I’ve had a great week at the Cassandra Summit in San Francisco. Here are some notes on how the Cassandra community is changing and, more generally, what this means for corporate IT. 

First, the Cassandra community is growing fast.  There were over 450 attendees at the conference, compared with just 150 a year ago.  Attendees ranged from well known tech start-ups, just getting started with the management of large datasets, through to large blue-chip organisations.

Some of the most popular talks were pretty technical. But for me, the most interesting was a presentation by Adrian Cockcroft from Netflix that highlighted how the dynamics of enterprise IT is changing. Adrian spoke about Netflix’s continuing migration from Datacenter Oracle to Cassandra in the cloud (slides here are well worth a look). He made two key points:

  • Moving from Oracle means a change from a highly centralised scale-up view of data management to one in which control of the data used by an application rests with the application, rather than with DBAs.
  • Moving from the datacenter into the cloud means that Netflix has essentially no IT Ops people.  Adrian described this as "NoOps" - an interesting take on the current DevOps debate. 

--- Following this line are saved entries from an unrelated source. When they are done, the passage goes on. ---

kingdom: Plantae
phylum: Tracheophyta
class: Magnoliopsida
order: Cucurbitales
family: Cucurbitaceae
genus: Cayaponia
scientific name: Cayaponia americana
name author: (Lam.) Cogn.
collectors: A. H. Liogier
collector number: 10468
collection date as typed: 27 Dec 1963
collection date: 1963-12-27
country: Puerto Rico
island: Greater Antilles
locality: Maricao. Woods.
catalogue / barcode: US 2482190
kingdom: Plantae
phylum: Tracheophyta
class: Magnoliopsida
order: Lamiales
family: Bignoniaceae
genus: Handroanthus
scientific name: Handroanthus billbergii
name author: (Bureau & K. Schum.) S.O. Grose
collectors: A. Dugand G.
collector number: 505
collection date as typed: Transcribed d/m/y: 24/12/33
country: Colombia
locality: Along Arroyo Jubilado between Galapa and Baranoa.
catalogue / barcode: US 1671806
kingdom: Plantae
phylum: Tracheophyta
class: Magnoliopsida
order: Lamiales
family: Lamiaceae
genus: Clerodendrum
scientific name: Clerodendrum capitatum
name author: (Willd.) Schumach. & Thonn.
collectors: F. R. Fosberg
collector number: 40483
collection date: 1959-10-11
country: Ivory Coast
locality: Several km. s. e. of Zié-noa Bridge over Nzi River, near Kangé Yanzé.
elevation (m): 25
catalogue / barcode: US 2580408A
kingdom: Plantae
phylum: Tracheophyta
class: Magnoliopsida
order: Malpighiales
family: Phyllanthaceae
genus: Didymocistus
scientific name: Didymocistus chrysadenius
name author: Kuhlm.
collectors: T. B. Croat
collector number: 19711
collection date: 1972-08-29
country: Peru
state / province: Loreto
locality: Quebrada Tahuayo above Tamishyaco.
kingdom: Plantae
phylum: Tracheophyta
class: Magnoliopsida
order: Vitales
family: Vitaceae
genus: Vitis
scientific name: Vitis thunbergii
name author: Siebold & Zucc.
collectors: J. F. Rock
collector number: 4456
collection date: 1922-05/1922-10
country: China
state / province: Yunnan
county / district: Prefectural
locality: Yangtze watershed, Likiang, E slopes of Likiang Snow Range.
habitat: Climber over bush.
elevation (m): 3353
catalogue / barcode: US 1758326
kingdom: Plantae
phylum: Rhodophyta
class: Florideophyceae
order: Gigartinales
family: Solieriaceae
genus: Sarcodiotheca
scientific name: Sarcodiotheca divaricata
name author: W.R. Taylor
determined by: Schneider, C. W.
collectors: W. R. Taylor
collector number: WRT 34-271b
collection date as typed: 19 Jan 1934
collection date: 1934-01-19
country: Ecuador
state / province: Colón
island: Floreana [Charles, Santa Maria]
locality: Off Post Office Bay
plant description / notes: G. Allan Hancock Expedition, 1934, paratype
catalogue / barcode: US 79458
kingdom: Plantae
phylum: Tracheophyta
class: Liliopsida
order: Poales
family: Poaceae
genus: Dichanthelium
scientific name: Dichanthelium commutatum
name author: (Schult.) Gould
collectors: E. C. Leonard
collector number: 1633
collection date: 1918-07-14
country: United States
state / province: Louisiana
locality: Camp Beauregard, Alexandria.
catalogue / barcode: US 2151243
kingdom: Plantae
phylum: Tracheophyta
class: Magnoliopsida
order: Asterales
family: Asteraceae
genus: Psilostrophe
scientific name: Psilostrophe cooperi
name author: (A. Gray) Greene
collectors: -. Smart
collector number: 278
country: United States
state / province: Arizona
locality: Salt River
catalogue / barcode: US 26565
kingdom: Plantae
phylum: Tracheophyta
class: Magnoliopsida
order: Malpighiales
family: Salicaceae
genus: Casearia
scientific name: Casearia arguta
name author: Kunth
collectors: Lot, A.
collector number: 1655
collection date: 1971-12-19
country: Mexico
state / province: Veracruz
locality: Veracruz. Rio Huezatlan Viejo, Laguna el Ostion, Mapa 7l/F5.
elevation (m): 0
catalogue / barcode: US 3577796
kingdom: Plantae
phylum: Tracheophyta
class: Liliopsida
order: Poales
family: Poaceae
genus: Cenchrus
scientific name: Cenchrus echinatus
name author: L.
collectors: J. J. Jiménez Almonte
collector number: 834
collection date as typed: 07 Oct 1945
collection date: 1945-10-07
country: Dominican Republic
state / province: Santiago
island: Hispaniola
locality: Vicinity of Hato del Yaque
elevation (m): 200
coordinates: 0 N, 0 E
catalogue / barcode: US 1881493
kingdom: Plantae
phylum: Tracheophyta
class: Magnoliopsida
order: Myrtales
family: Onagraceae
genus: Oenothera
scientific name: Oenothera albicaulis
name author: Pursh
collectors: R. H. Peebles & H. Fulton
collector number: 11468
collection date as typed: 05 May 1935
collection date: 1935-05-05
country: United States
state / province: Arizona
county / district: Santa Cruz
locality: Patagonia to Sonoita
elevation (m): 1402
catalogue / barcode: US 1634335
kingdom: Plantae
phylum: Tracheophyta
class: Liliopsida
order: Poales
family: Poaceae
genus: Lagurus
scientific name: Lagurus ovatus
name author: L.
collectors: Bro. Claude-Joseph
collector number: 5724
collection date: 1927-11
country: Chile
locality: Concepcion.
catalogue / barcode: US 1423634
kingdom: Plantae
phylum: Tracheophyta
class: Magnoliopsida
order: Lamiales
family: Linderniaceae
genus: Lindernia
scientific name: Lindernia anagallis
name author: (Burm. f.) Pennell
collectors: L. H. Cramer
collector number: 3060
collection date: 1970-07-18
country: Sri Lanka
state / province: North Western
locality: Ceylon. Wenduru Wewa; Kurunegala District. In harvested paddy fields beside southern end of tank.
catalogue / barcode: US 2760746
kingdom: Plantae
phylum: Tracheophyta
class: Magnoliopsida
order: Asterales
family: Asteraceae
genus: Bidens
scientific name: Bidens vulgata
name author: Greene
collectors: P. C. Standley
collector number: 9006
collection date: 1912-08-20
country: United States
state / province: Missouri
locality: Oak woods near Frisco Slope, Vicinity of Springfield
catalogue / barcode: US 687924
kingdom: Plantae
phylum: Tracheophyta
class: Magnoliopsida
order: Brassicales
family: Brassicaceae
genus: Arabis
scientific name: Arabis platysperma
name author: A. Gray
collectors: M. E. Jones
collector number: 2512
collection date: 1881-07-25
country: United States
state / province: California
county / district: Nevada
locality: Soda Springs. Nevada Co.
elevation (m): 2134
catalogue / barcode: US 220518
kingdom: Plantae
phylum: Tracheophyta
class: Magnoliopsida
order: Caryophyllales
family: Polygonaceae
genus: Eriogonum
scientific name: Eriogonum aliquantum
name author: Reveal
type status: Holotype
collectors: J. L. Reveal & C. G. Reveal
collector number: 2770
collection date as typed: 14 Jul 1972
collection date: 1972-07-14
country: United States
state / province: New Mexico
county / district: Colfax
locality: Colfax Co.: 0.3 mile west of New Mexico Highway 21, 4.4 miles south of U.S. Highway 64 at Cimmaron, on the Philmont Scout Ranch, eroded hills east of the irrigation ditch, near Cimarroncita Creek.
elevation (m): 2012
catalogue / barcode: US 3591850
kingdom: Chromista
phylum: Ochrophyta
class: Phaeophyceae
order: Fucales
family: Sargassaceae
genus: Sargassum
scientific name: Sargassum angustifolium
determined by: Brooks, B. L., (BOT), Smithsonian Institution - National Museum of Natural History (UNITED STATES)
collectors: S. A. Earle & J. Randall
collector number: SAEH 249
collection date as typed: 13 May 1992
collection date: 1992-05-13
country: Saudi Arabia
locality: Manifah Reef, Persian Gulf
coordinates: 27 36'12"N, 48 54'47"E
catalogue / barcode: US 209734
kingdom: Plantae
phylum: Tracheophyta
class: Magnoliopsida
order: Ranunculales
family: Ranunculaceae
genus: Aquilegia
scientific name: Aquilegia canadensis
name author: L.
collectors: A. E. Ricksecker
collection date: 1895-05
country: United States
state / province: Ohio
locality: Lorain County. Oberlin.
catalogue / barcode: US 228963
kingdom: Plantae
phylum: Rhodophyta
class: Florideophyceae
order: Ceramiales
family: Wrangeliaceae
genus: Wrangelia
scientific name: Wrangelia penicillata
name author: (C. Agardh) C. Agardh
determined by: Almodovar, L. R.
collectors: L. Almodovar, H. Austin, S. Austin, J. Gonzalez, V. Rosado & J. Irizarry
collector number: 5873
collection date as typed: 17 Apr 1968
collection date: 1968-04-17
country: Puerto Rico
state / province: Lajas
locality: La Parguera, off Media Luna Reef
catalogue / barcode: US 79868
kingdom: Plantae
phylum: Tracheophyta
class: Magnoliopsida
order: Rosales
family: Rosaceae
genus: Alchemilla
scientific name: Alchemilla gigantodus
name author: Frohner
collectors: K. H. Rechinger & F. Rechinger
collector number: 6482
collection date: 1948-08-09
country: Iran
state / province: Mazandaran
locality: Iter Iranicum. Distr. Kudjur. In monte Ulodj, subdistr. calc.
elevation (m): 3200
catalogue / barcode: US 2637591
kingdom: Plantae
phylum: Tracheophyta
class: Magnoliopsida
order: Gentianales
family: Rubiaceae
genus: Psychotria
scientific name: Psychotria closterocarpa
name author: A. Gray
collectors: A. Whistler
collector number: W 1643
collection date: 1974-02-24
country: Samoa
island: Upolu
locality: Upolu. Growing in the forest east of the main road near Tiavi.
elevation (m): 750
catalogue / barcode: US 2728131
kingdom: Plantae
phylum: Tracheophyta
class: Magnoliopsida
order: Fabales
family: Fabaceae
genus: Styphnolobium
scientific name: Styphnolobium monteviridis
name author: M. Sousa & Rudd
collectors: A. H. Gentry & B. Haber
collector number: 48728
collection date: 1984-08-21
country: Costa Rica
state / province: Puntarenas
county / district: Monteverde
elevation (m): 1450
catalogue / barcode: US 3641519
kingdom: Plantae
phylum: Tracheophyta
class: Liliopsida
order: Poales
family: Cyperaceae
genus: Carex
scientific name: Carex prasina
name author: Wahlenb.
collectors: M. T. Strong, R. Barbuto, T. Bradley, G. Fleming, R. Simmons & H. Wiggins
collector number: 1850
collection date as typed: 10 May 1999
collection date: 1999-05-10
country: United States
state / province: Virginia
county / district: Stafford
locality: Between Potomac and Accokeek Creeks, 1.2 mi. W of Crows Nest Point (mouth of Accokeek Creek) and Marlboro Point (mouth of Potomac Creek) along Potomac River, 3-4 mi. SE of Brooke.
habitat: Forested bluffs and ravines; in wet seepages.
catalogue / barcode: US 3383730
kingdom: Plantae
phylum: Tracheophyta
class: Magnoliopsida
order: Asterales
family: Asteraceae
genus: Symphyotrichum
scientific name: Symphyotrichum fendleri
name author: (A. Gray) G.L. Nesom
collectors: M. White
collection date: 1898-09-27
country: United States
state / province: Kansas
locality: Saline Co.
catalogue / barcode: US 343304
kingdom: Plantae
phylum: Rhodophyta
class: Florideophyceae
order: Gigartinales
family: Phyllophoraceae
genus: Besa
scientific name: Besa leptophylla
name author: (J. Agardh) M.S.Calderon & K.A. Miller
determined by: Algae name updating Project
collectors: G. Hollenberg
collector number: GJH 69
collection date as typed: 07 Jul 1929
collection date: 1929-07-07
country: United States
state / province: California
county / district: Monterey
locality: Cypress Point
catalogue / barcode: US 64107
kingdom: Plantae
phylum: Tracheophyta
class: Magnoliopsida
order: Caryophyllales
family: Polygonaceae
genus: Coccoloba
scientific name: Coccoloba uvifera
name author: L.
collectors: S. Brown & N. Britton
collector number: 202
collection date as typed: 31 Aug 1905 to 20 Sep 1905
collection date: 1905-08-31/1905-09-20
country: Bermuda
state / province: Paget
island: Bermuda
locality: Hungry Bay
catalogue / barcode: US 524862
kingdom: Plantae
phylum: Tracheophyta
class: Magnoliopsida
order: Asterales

Since Netflix has its infrastructure on the Amazon cloud, it is effectively outsourcing Ops to Amazon.  But that doesn't mean taking a traditional IT operations structure and outsourcing it "as is" to an outsourcing provider.  It means working within the limits of what Amazon provides: a highly automated set of capabilities across an elastic and highly regular infrastructure.

Designing large scale applications means designing for failure.  In the cloud, this means avoiding single points of failure and distributing activity across multiple nodes in multiple data centres.  Design for failure means that if bits (even large bits) of the infrastructure fail, the applications are designed to continue running.

One of the ways in which Netflix tests whether they have got this right is the excellently named "Chaos Monkey".  This is a script that brings down production servers at random during the day.  Servers are going to fail - it's a fact of life.  But they don't fail frequently enough to make testing resilience of the applications easy. Chaos Monkey increases the failure rate during the part of the day when developers are around - just in case things go wrong. The result is greater confidence in the end service.

Cassandra fits this model well: a distributed database that can scale across multiple data centres, has no single point of failure, and in which all nodes are peers. If a node goes away, not much happens. In fact, with some careful design, even if a whole data centre goes away, the application can continue running.

So what does this mean for the IT organisation? In the case of Netflix it loses its DBAs and IT Ops people but keeps developers as it grows in the cloud.

A recent Gartner report suggests that as many as 1 in 5 companies would have no IT infrastructure themselves by 2012. However, despite this don't think the role of the developer is going to be threatened any time soon. Indeed, the scope of what developers are responsible for may only rise in importance. Time will tell whether this prediction comes true and we see more examples of Oracle DBAs in white coats being replaced by Chaos Monkeys.